The offspring of this unconventional coupling, a young girl scientists have dubbed Denisova 11, lived in modern-day Siberia, Maya Wei-Haas reports for National Geographic. She died young, likely around age 13, and was laid to rest in a cave perched along the remote Altai Mountain range.
Tens of thousands of years after Denisova’s untimely death, one of her bone fragments has provided the first conclusive evidence of early human interbreeding. The landmark discovery, documented in this week’s issue of Nature, suggests that Neanderthals, Denisovans and modern humans not only peacefully co-existed, but willingly mated. If so, the story of Denisova’s Neanderthal mother and Denisovan father may be less about star-crossed lovers than an unusual, albeit fairly common, hybrid coupling.
According to The New York Times’ Carl Zimmer, scientists first identified the Denisovan species in 2010, when they found a bone fragment representing a previously unknown group of early humans. Although the Denisovans are distinct from Neanderthals and modern humans, researchers know little about their appearance or behavior. The five known members of the species, including Denisova 11, were all discovered in the Altai Mountain cave, which has yielded roughly 2,000 damaged bone fragments dating as far back as 120,000 years ago.
The Denisovans’ physical legacy is scarce: To date, researchers have only attributed three teeth, a pinky and either an arm or leg fragment to the mysterious species.
Still, this scant evidence is enough to show that Denisovans and Neanderthals split from a common ancestor roughly 390,000 years ago, Wei-Haas writes, and to point toward both species’ eventual decline around 40,000 years ago.

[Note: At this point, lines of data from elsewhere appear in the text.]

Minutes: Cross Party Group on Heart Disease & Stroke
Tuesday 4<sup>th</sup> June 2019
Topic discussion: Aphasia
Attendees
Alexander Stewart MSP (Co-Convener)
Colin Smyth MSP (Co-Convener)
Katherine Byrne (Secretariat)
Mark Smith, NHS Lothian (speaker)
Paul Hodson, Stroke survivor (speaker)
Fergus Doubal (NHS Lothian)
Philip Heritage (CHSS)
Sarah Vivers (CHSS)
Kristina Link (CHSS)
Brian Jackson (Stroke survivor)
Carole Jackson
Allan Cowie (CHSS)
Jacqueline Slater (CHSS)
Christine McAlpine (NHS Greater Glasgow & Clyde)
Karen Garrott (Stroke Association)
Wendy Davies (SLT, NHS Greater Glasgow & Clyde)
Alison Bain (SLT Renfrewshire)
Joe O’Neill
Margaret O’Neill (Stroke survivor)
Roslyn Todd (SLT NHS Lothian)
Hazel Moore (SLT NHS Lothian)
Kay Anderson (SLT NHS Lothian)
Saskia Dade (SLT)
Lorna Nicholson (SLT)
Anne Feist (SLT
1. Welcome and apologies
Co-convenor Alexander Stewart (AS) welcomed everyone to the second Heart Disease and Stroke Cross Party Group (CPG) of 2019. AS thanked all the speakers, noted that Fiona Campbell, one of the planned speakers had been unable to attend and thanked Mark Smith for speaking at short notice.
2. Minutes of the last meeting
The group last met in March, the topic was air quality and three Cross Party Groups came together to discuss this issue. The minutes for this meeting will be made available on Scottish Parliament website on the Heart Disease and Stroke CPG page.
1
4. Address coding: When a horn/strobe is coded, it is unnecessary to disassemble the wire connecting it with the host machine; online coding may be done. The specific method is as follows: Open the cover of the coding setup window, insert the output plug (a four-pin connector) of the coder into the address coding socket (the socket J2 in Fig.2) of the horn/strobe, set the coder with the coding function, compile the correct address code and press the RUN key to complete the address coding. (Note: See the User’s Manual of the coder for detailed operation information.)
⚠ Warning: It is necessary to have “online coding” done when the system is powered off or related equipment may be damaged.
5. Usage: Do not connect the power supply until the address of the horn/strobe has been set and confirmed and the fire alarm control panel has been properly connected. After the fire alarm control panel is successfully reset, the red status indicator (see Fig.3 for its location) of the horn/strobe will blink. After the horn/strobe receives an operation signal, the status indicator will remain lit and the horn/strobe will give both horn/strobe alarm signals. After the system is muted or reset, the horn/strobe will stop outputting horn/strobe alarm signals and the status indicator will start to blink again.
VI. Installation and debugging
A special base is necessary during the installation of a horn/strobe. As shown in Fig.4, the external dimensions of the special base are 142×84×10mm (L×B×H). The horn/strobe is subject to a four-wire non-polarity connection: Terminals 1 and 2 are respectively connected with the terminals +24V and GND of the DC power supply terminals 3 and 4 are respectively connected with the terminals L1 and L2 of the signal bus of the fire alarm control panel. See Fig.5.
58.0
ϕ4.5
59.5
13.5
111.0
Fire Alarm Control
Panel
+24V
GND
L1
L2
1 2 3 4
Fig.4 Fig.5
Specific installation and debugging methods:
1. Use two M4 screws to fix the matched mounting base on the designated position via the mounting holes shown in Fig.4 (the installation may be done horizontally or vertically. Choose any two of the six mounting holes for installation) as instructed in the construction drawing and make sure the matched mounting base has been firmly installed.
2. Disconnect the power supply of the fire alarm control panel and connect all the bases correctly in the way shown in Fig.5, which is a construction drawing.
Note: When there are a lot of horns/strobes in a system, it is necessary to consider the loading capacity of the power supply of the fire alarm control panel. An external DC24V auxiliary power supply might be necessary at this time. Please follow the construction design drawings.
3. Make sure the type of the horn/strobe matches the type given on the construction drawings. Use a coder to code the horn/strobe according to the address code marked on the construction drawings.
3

BBC News’ Helen Briggs notes that Neanderthals lived largely in the western regions of Eurasia, while Denisovans strayed closer to the east. As the former migrated east, however, chance encounters between the two groups likely resulted in interspecies mingling.
“Neanderthals and Denisovans may not have had many opportunities to meet," Svante Pääbo, director of the Max Planck Institute for Evolutionary Anthropology in Leipzig, Germany, tells Briggs. "But when they did, they must have mated frequently—much more so than we previously thought."
Viviane Slon, a researcher at the Max Planck Institute, led DNA analysis of the Denisova 11 bone. Using a technique known as collagen peptide mass fingerprinting, she and her colleagues identified the fragment as part of a human arm or leg bone belonging, based on the bone’s thickness, to an individual at least 13 years old.
Slon extracted mitochondrial DNA, which contains distinct genes passed on by one’s mother, from the sample and found that it contained genetic material similar to that seen in Neanderthals. Further analysis of the fragment’s nuclear DNA (inherited from both parents), however, yielded equal amounts of Denisovan DNA.
“My first reaction was, ‘What did I do wrong?’” Slon tells The Atlantic’s Sarah Zhang. Doubting the abnormal findings, she repeated the DNA extractions a total of six times. Each test ended with the same result.
“It’s really when we saw this over and over again we realized, in fact, it was mixed Neanderthal and Denisovan ancestry,” Slon explains.
According to The New York Times’ Zimmer, Denisova 11’s mother was more closely related to Neanderthals dwelling in western Europe than those residing in the Siberian cave some 120,000 years ago. Denisova’s paternal relatives, on the other hand, stuck to the region surrounding the cave—Denisova 3, the hominin whose pinky toe first led scientists to the species, lived in the area a few thousand years after Denisova 11.
Denisova 11 wasn’t the only hybrid human in her family: Inverse’s Sarah Sloat reports that the girl’s father had at least one Neanderthal ancestor, providing evidence of yet another interspecies coupling.
Today, both Neanderthal and Denisovan genes continue to crop up in modern humans’ DNA. Two percent of most European and Asian populations’ DNA is Neanderthal, National Geographic’s Wei-Haas writes, while four to six percent of modern Melanesians’ DNA derives from Denisovans.
The enduring genetic footprint of these early human species, as well as the interbreeding insights provided by Denisova 11’s tiny bone fragment, suggests that interspecies hybrids may not have been an anomaly as scientists have long believed.
“When you find a needle in a haystack, you have to start wondering if what you’re really looking at is a needlestack,” John Hawks, an anthropologist at the University of Wisconsin-Madison who was not involved in the study, tells The Atlantic’s Zhang. “This genome shows that hybrids were nowhere near as rare as people have been assuming. They must have been really common.”